>>>

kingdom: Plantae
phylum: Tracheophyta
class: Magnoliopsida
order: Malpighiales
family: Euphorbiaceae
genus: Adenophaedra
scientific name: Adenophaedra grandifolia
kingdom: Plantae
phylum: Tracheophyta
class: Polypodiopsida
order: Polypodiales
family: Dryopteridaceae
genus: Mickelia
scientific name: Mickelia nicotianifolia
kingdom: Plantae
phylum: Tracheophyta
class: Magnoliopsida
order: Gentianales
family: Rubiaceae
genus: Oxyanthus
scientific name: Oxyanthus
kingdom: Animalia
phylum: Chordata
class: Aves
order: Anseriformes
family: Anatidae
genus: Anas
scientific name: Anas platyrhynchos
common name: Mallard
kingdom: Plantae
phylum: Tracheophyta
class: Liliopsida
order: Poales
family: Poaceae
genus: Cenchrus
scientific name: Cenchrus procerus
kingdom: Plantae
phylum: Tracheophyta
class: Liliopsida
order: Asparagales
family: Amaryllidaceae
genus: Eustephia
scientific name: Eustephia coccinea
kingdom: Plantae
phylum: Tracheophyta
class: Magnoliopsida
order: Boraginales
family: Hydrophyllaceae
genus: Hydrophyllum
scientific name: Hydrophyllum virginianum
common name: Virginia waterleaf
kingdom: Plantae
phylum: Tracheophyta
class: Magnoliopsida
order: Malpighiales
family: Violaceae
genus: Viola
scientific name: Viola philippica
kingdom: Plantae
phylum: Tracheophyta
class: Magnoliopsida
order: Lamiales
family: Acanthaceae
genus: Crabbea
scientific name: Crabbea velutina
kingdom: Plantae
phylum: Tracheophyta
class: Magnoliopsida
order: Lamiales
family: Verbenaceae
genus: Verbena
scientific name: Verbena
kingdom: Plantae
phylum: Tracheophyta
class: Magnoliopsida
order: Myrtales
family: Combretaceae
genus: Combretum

<<<

* EXERCISE REQUIREMENTS
Copy out every line of the material that contains the string "order". Treat uppercase and lowercase letters as different.

* EXERCISE ANSWER
order: Malpighiales
order: Polypodiales
order: Gentianales
order: Anseriformes
order: Poales
order: Asparagales
order: Boraginales
order: Malpighiales
order: Lamiales
order: Lamiales
order: Myrtales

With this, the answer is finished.